30 Avril 2015 À 17:56
«Cette exposition temporaire, dédiée à la créativité plastique féminine, rentre dans le cadre de la stratégie de notre institution qui se veut une plateforme de dialogue et d’échange plastique et un miroir de nos artistes, toutes tendances confondues. La célébration de ces femmes est un hommage à leurs œuvres et leurs honorables participations à des manifestations aussi bien nationales qu’internationales», souligne le directeur du Musée Bank Al-Maghrib, Abderrahim Chaâbane. De son côté, le critique d’art et commissaire de l’exposition, Farid Zahi, a salué cette initiative qui, selon lui, verse dans la continuité du travail déjà amorcé par cette prestigieuse institution, mettant en relief la richesse de sa collection, dont il nous fait découvrir une partie à travers les créations de ces femmes. «Naturellement, c’est une collection non exhaustive. Cette exposition rentre dans le cadre des prestations temporaires qui répondent à un laps de temps où on se retrouve dans la programmation. On aurait pu avoir une grande exposition, préparée à l’avance, avec un grand budget.
Mais ce n’est pas notre but. Nous voulions collaborer à l’élaboration d’une vision plus claire, plus illuminée, plus démocratique pour dire que la femme existe dans l’art et la culture. D’autant plus que cela contribue à la visibilité de la collection, car les gens ne savent pas ce que possède le Musée comme richesse picturale. C’est là où nous découvrons une Meriem Meziane qui, déjà en 1948, était partie en Espagne pour suivre des études en arts plastiques. C’était la première femme qui a ouvert le chemin à tant d’autres. C’est pour dire que la parole et les revendications de la femme ne datent pas d’aujourd’hui», précise Farid Zahi, qui n’a pas manqué d’ajouter que cette modeste collection est en voie de développement et d’amélioration.

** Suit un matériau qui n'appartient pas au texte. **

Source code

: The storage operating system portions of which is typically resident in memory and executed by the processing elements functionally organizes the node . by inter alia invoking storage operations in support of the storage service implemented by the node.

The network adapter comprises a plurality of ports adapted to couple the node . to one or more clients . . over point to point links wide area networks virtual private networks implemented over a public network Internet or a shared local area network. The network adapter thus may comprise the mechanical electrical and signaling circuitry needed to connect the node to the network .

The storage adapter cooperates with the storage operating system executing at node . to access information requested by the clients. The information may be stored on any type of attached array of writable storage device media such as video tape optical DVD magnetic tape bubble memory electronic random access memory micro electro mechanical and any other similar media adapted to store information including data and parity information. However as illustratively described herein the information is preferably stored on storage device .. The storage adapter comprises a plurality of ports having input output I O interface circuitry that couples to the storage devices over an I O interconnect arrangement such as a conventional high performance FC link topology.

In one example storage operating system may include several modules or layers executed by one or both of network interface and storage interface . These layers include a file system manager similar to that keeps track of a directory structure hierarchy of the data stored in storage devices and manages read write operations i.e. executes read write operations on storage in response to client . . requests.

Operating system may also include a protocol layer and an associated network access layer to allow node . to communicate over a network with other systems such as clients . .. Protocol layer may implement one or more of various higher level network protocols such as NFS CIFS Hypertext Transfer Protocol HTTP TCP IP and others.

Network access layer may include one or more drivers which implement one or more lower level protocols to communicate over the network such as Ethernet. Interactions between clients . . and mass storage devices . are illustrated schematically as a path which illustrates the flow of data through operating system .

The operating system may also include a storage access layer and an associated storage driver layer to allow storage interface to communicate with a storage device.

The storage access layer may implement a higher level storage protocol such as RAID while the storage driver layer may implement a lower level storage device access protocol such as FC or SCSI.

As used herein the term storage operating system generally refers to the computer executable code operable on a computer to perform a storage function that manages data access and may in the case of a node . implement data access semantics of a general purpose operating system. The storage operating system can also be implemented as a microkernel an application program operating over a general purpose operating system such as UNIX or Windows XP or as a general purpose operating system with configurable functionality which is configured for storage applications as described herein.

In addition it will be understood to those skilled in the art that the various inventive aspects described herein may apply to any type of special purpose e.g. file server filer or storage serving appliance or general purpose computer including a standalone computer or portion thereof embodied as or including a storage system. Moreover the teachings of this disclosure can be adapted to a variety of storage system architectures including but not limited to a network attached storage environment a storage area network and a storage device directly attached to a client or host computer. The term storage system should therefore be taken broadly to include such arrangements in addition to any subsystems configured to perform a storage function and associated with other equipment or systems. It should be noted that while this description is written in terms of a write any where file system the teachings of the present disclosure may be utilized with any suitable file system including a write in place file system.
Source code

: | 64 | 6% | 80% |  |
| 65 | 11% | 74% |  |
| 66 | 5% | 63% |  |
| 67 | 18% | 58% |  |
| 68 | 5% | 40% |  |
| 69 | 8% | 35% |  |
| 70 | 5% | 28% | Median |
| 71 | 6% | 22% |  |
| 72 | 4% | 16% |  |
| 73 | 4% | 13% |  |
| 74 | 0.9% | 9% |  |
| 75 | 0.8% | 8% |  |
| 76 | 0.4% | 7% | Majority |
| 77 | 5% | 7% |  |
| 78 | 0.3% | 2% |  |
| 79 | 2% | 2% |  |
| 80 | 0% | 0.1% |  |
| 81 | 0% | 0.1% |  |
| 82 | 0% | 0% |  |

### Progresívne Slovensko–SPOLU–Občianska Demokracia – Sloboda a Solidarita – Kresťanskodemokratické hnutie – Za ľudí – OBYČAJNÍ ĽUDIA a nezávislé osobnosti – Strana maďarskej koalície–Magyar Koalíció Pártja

«Il s’agit, dans cette exposition, d’une célébration de la création plurielle au féminin, en un moment historique où la femme marocaine est toujours en quête d’équité, de présence active et de visibilité sociale et culturelle», renchérit Farid Zahi. Le but, aussi est que ce Musée devienne une institution citoyenne qui partage avec le grand public ce qu’elle possède comme trésors plastiques. D’ailleurs, comme à chacune de ses prestations, le Musée prévoit des ateliers pour plusieurs établissements scolaires, afin d’initier les jeunes à la culture des arts plastiques.